* [Task prompt]: Reproduce the whole listing below without its pictures, exactly as written.

* [Exercise data]:

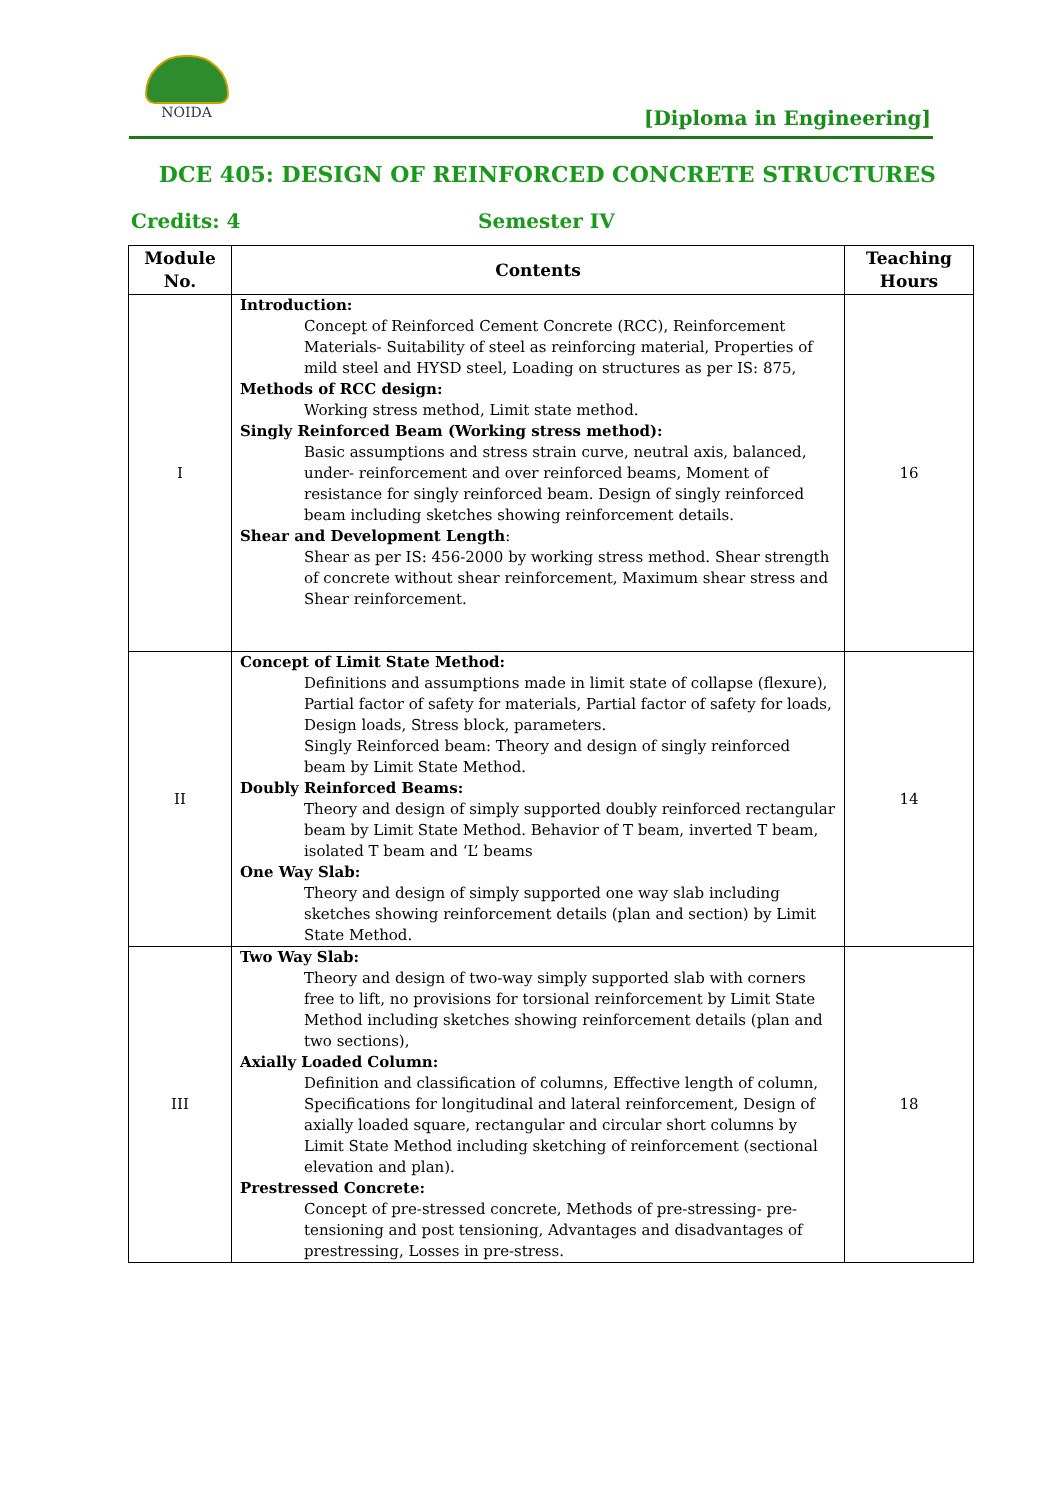NOIDA
[Diploma in Engineering]
DCE 405: DESIGN OF REINFORCED CONCRETE STRUCTURES
Credits: 4 Semester IV
| Module No. | Contents | Teaching Hours |
| --- | --- | --- |
| I | Introduction: Concept of Reinforced Cement Concrete (RCC), Reinforcement Materials- Suitability of steel as reinforcing material, Properties of mild steel and HYSD steel, Loading on structures as per IS: 875, Methods of RCC design: Working stress method, Limit state method. Singly Reinforced Beam (Working stress method): Basic assumptions and stress strain curve, neutral axis, balanced, under- reinforcement and over reinforced beams, Moment of resistance for singly reinforced beam. Design of singly reinforced beam including sketches showing reinforcement details. Shear and Development Length : Shear as per IS: 456-2000 by working stress method. Shear strength of concrete without shear reinforcement, Maximum shear stress and Shear reinforcement. | 16 |
| II | Concept of Limit State Method: Definitions and assumptions made in limit state of collapse (flexure), Partial factor of safety for materials, Partial factor of safety for loads, Design loads, Stress block, parameters. Singly Reinforced beam: Theory and design of singly reinforced beam by Limit State Method. Doubly Reinforced Beams: Theory and design of simply supported doubly reinforced rectangular beam by Limit State Method. Behavior of T beam, inverted T beam, isolated T beam and ‘L’ beams One Way Slab: Theory and design of simply supported one way slab including sketches showing reinforcement details (plan and section) by Limit State Method. | 14 |
| III | Two Way Slab: Theory and design of two-way simply supported slab with corners free to lift, no provisions for torsional reinforcement by Limit State Method including sketches showing reinforcement details (plan and two sections), Axially Loaded Column: Definition and classification of columns, Effective length of column, Specifications for longitudinal and lateral reinforcement, Design of axially loaded square, rectangular and circular short columns by Limit State Method including sketching of reinforcement (sectional elevation and plan). Prestressed Concrete: Concept of pre-stressed concrete, Methods of pre-stressing- pre-tensioning and post tensioning, Advantages and disadvantages of prestressing, Losses in pre-stress. | 18 |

* [Exercise response]:
NOIDA
[Diploma in Engineering]
DCE 405: DESIGN OF REINFORCED CONCRETE STRUCTURES
Credits: 4 Semester IV
| Module No. | Contents | Teaching Hours |
| --- | --- | --- |
| I | Introduction: Concept of Reinforced Cement Concrete (RCC), Reinforcement Materials- Suitability of steel as reinforcing material, Properties of mild steel and HYSD steel, Loading on structures as per IS: 875, Methods of RCC design: Working stress method, Limit state method. Singly Reinforced Beam (Working stress method): Basic assumptions and stress strain curve, neutral axis, balanced, under- reinforcement and over reinforced beams, Moment of resistance for singly reinforced beam. Design of singly reinforced beam including sketches showing reinforcement details. Shear and Development Length : Shear as per IS: 456-2000 by working stress method. Shear strength of concrete without shear reinforcement, Maximum shear stress and Shear reinforcement. | 16 |
| II | Concept of Limit State Method: Definitions and assumptions made in limit state of collapse (flexure), Partial factor of safety for materials, Partial factor of safety for loads, Design loads, Stress block, parameters. Singly Reinforced beam: Theory and design of singly reinforced beam by Limit State Method. Doubly Reinforced Beams: Theory and design of simply supported doubly reinforced rectangular beam by Limit State Method. Behavior of T beam, inverted T beam, isolated T beam and ‘L’ beams One Way Slab: Theory and design of simply supported one way slab including sketches showing reinforcement details (plan and section) by Limit State Method. | 14 |
| III | Two Way Slab: Theory and design of two-way simply supported slab with corners free to lift, no provisions for torsional reinforcement by Limit State Method including sketches showing reinforcement details (plan and two sections), Axially Loaded Column: Definition and classification of columns, Effective length of column, Specifications for longitudinal and lateral reinforcement, Design of axially loaded square, rectangular and circular short columns by Limit State Method including sketching of reinforcement (sectional elevation and plan). Prestressed Concrete: Concept of pre-stressed concrete, Methods of pre-stressing- pre-tensioning and post tensioning, Advantages and disadvantages of prestressing, Losses in pre-stress. | 18 |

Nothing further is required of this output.